Three other research groups have investigated the stability of minisatellite sequences in the yeast genome during meiosis, each using a different minisatellite sequence. First, the human minisatellite MS32 was integrated near the LEU2 recombination hot spot (12) and examined by random spore analysis (1,700 spore colonies [5]) or tetrad analysis (approximately 100 tetrads [4]). MS32 had a high meiotic, but not mitotic, mutation frequency. A mechanism proposed to explain these recombination events could explain the subset of events (described above) detected in our study with the HRAS1 minisatellite that appear to be mitotic gene conversion events but may be meiosis specific. Second, the human CEB1 locus was integrated into the ARG4 locus of yeast and analyzed genetically (17). CEB1 insertions also showed a high degree of meiotic destabilization, with alterations that were indicative of heteroduplex formation followed by gene conversion. Furthermore, meiosis-specific DSBs were detected and shown to be required for the destabilization of the CEB1 tracts. Third, a naturally occurring yeast minisatellite sequence normally associated with subtelomeric regions was introduced into the LEU2 locus. Tetrad analysis demonstrated that the minisatellite tract underwent gene conversions at high frequency (8); either the DSBR model (64) or a type of SDSA (26) was implicated in these events.

At one level, these data are all consistent with our results. Minisatellite tracts introduced into the yeast genome rearrange at a high frequency, and the mechanism for this rearrangement is recombinational. However, a closer comparison reveals intriguing differences. For example, the stability of the CEB1 minisatellite was affected by deletion of PMS1 (17), but no effect of PMS1 deletion was seen in our study or the study of the subtelomeric minisatellite (8). Also, the types of rearrangements and their frequency differed among the studies. The most likely explanation for many of these differences lies in the primary sequence of the minisatellites themselves, as each group utilized tracts with different primary sequences and lengths of repeats. Furthermore, the different studies utilized minisatellite alleles of two different lengths in the same diploid. By the model given above, invoking misalignment during heteroduplex formation as a mechanism for length alteration, in these diploids every recombination event would give rise to an extruded loop. Therefore, every recombination event would require a loop repair event, a situation that may not reflect the actual conditions during meiosis. Clearly, minisatellite stability during meiosis is a complex phenomenon affected by many factors.

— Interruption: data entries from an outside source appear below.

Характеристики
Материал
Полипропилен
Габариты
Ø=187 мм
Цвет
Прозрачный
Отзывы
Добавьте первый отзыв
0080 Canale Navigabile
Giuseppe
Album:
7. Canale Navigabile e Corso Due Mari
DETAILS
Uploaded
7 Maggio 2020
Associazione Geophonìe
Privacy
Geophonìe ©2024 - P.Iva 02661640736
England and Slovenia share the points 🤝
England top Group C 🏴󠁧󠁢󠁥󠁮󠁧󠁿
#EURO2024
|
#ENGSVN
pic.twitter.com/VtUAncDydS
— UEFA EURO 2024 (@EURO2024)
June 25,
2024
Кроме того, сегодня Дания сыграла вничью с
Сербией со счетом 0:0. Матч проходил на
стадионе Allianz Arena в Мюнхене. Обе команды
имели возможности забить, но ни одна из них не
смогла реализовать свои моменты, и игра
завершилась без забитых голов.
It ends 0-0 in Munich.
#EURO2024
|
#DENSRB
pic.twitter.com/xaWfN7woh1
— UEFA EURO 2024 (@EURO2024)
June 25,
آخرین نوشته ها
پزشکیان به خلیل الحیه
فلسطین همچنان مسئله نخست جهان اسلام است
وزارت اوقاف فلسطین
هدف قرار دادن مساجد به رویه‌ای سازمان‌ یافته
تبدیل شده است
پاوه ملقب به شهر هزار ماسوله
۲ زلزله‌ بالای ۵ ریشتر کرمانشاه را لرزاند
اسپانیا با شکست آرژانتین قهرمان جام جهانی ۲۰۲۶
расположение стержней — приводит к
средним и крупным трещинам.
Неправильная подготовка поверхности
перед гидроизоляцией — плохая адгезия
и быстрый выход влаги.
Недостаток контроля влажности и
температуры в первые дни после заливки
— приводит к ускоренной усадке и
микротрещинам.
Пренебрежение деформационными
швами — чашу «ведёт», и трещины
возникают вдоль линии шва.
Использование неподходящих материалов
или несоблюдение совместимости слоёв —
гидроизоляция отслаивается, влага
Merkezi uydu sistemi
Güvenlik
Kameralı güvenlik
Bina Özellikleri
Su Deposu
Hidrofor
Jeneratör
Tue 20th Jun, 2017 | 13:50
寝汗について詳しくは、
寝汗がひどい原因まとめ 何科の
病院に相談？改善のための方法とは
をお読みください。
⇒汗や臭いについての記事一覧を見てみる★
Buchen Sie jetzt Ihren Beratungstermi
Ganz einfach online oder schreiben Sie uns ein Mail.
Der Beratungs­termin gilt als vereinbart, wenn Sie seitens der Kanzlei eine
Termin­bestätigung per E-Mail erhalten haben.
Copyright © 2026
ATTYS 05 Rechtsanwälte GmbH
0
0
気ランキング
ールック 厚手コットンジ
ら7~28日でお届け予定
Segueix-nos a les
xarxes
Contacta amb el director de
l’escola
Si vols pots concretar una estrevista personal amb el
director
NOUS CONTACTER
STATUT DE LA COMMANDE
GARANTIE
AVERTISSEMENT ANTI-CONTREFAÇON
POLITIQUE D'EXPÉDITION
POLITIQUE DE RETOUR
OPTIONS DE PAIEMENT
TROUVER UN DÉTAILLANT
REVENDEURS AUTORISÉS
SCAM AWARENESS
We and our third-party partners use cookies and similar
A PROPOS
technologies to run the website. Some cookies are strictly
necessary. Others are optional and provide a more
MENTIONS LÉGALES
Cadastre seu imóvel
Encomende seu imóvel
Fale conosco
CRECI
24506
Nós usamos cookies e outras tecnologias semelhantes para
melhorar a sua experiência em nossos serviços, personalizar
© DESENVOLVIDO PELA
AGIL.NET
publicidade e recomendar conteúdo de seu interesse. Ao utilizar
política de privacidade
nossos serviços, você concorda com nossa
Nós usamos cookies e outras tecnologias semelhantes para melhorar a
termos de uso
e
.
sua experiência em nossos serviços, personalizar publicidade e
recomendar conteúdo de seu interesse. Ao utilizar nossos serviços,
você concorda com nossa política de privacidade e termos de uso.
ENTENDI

Implications for mammalian systems.

Our finding that the expansion of the HRAS1 minisatellite tract during meiosis in S. cerevisiae requires RAD1 suggests the possibility that the human homolog of RAD1 might have a similar effect on minisatellite stability during gametogenesis. The role of XPF/ERCC4, the human homolog of the RAD1 gene, in LLR during meiosis has not been explored. Because of the potential correlation of increased tract length and oncogenesis (see references 9 and 42 to 44), limiting the meiotic expansion of the HRAS1 minisatellite is desirable. In addition to its role in LLR, the yeast RAD1 gene is essential for nucleotide excision repair, and XPF/ERCC4 also functions in this type of repair. Unfortunately, the loss of XPF/ERCC4 function leads to a type of skin cancer known as xeroderma pigmentosum (reviewed in references 22, 40, 53, and 55). If XPF/ERCC4 does contribute to minisatellite tract expansion in humans, a method of inactivating the protein selectively in the germ line would need to be developed for the results of this study to have a clinical application.